Но однажды во время субботнего покера кто-то об этот спатифиллум затушил сигарету, и растение скончалось, так и не осчастливив его жену.
— Гм. А почему без двери? — спросил Матвей озадаченно, пытаясь задвинуть занавеску.
— Да как-то все некогда, — отмахнулась Марта, задергивая ее сама.
Матвей вымыл руки, стряхнув лишнюю воду на какой-то папоротник, тянущий резные листья из-под раковины и открыл шкафчик над раковиной — подглядеть в щелочку за чужой жизнью. Обычно там пряталось самое стыдное — и интересное.
Он вернулся на кухню, когда Марта уже поставила на стол две фарфоровые чашечки с черным кофе.
— Сливки есть, — сказала она. — Сахар тоже. Но сначала попробуй нормальный вкус кофе.
— Почему у тебя в ванной две зубные щетки и мужская бритва на полке? — спросил Матвей, принюхиваясь к содержимому своей чашки. — И халатов тоже два. У тебя таки есть муж?
— Нет, мужа нет, — Марта ехидно усмехнулась. — А что, ты боишься?
— Ну хотелось бы знать, не явится ли он в самый неподходящий момент.

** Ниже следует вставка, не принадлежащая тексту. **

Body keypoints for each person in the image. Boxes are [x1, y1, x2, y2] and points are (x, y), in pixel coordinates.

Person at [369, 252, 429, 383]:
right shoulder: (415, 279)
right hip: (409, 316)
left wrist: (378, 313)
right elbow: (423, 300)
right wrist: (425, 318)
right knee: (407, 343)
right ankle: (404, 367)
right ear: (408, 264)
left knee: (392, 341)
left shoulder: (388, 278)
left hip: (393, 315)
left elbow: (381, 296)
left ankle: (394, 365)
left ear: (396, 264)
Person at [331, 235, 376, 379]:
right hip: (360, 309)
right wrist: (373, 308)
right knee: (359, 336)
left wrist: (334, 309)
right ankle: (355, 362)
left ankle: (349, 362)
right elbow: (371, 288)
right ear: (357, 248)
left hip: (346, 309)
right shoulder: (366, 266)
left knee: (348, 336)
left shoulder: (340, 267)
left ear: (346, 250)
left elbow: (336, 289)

— Вот когда ты видишь бритву, халат, большие тапочки в коридоре, синюю зубную щетку рядом с розовой, мужской дезодорант, ты что думаешь первым делом?
— Что у тебя есть мужик, — честно ответил Матвей.

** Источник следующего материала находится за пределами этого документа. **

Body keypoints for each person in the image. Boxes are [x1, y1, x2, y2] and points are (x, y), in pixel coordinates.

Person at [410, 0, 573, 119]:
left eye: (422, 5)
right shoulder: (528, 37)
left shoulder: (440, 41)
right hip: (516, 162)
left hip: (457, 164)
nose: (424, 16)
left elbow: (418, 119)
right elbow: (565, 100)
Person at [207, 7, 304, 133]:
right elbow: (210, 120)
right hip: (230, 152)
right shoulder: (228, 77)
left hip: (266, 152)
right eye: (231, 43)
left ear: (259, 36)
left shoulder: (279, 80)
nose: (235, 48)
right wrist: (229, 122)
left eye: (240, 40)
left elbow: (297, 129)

— Вот! — Она подняла палец вверх. — Поэтому и лежат.
— Это ритуал какой-то? Магия? Типа трусов на люстре?
— Нет. Какое колдовство? — нахмурилась она.
— Чтобы привлечь мужчину в жизнь. Трусы же за этим вешают. И тапочки мужские покупают.

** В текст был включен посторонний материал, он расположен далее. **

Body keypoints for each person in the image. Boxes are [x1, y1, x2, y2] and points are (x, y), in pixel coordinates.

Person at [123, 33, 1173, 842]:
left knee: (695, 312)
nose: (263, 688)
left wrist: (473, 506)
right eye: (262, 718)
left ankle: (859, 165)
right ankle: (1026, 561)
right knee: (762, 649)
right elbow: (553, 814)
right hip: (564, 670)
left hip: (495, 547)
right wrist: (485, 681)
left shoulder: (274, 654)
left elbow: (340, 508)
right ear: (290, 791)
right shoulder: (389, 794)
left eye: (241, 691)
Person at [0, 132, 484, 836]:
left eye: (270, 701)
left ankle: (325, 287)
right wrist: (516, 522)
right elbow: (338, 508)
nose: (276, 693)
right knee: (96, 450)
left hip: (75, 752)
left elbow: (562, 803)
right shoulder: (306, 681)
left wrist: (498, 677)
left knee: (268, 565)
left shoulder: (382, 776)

— Боже! Нет! — Марта искренне расхохоталась, да так, что ей пришлось поставить чашку с кофе на стол. — Наоборот! Чтобы сантехники, курьеры, электрики, или кто еще заглянет, сразу подумали, что у меня есть муж. И поостереглись. Женщина, живущая в одиночестве — слишком легкая добыча.
— Это паранойя, — фыркнул Матвей. — Не думаю, что сантехники будут к тебе домогаться.
— Это не будет паранойей, если со мной что-то случится. Наоборот — люди скажут, что я сама виновата, что впустила мужчину в дом и не приняла никаких мер безопасности.
— Опять ваша феминистическая чушь?
— Опять наша женская чушь, Матвей. Ты можешь себе позволить об этом не думать, а мы нет. Вот что ты последний раз делал для своей безопасности, когда ночью возвращался домой?
Он еще раз понюхал кофе, сделал осторожный глоток.
Ну горький. Что еще надо было почувствовать.
Марта ждала ответа.
Он вздохнул.
— Странный вопрос. Что делал? Ну машину на сигналку поставил.
— Это для безопасности машины. А для себя? Ключи, например, заранее достал?
— Ну… наверное.
— А зачем?
— Чтобы быстрее домой попасть
— В лифте зажимал их между пальцами?
Он смотрел на нее непонимающим взглядом.
Марта встала, сходила в коридор и принесла ключи. Зажала их так, чтобы между пальцами торчали стержни, словно шипы кастета.
— Вот так. Чтобы ударить, если кто-то нападет.
— Часто нападают?
Матвей расслабился, откинувшись в кресле, и сделал еще один большой глоток кофе.
Что-то в нем было такое… Мазохистское. Горько и невкусно, но как-то по-особенному глубоко.
— На меня? Или тебе статистику найти?
— На тебя.
— Понимаешь… — Марта держала свою чашку у губ, делая крошечные глоточки между фразами. — Этот вопрос не имеет правильного с точки зрения мужчин ответа. Если я скажу, что редко — ты опять скажешь, что это паранойя. Если я скажу, что часто — ты спросишь, где я хожу, в чем я хожу, не хожу ли я пьяной и как вообще себя веду, что провоцирую. И посоветуешь сидеть ночами дома. А ты сидишь?